How is this said to a man?


----------



## pachyderm

תִּתְבַּיֵּש לְךָ


----------



## bat777

You can also  say בּוּשָה, which is simply "shame". It goes with an expression of deep contempt...
This way you only need to remember one form for both men and women...


----------



## pachyderm

בשכונה שלי אפשר לומר "בושה" על איזה עניין שאיננו קשור בהכרח לנמען ושהדובר חושב שהוא מביש, למשל:

    ראית את קצב אתמול בטלוויזיה? פשוט בושה מה שקרה שם.
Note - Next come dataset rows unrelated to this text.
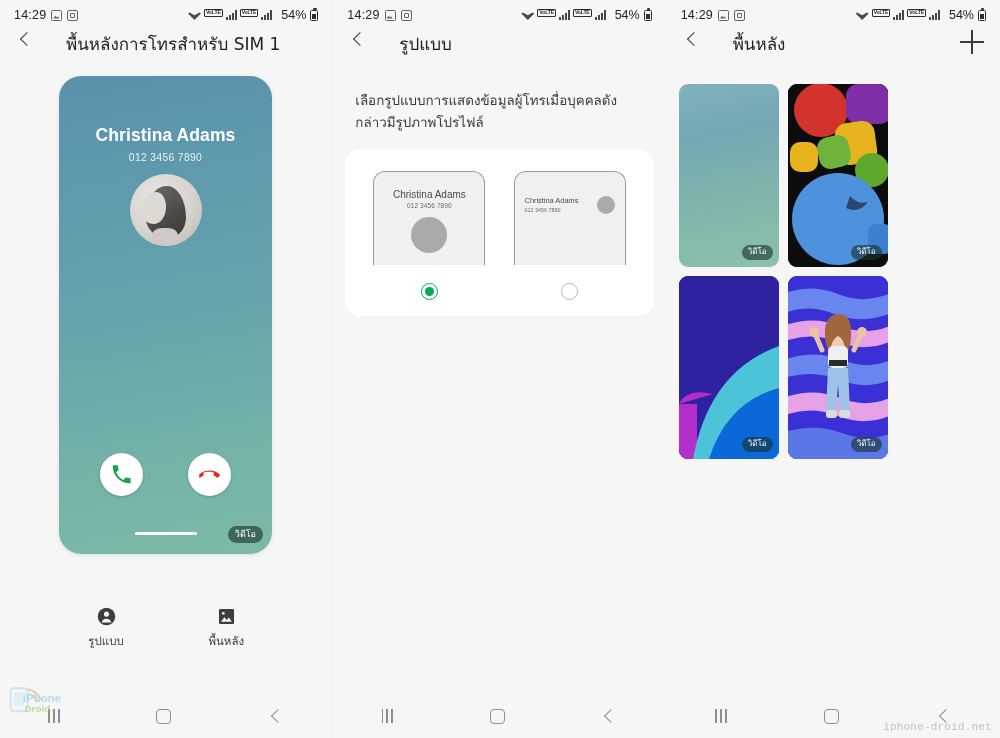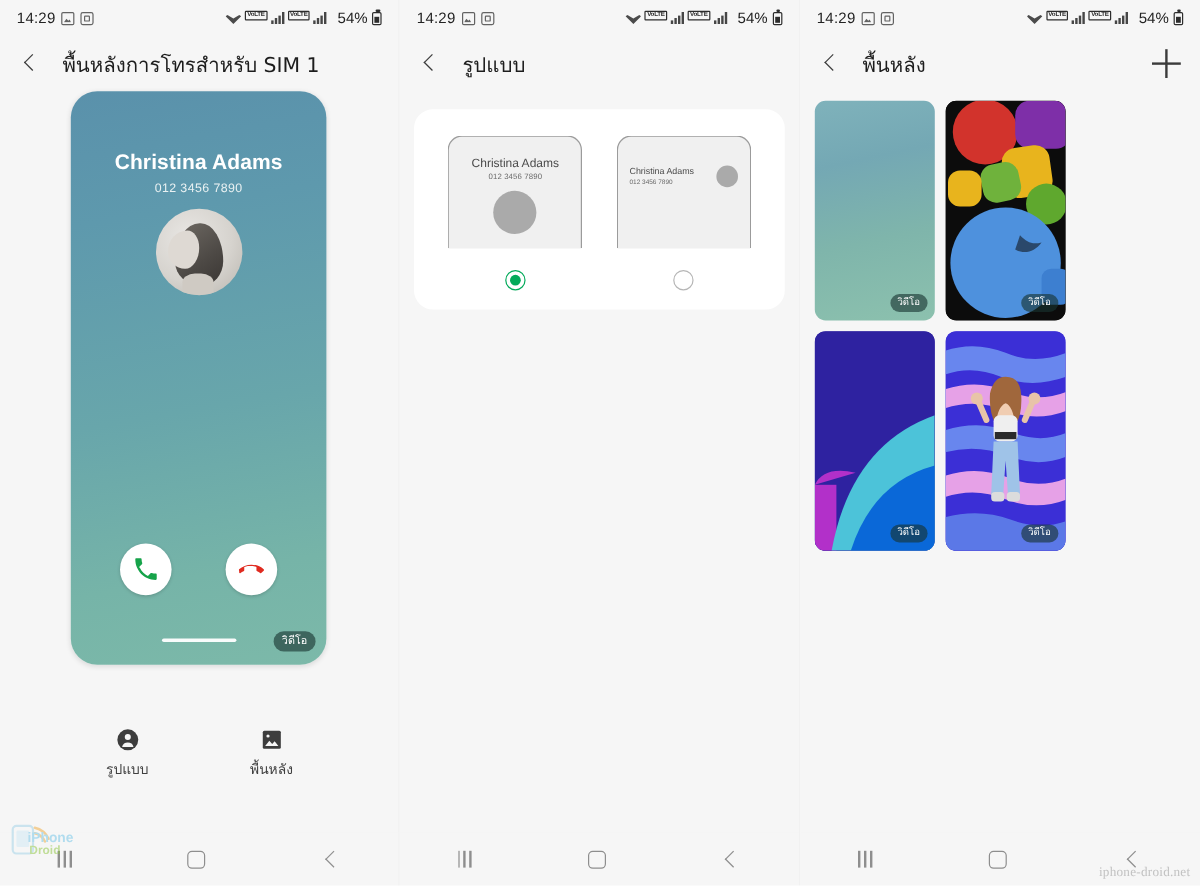--- a/index.html
+++ b/index.html
@@ -73,8 +73,9 @@
   
   .appbar {
     height: 46px; flex: 0 0 46px;
-    display: flex; align-items: center;
+    display: flex; align-items: flex-start;
     padding: 0 16px;
+    gap: 14px;
   }
   .back-chevron {
     width: 20px; height: 20px; position: relative; flex: 0 0 20px;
אבל אני לא חושב שהייתי משתמש בו בהקשר שפותח האשכול התכוון אליו, נגיד:

    שכחת להביא לי את הספר? בושה.​


----------



## yotg

girloncrack said:


> How is this said to a man?


 
התבייש לך [hitbayesh lecha> הִתְבַּיֵּשׁ לְךָ] would be it.

You may also say בושה וכלימה [busha uchlima> בּוּשָׁה וּכְלִמָּה], that is exactly like "busha", only of a higher register.


----------



## amikama

yotg said:


> התבייש לך [hitbayesh lecha> הִתְבַּיֵּשׁ לְךָ] would be it.


Yes, but *!תתבייש לך* is far more common in the colloquial Hebrew.


----------



## Anita25

If you want to express extreme negative attitude you may say:
בּוּשָׁה וְחֶרְפָּה - 'busha ve-herpa' - 'shame and disgrace'


----------



## Nunty

But if you are just teasing your boyfriend, smile and say תתבייש לך


----------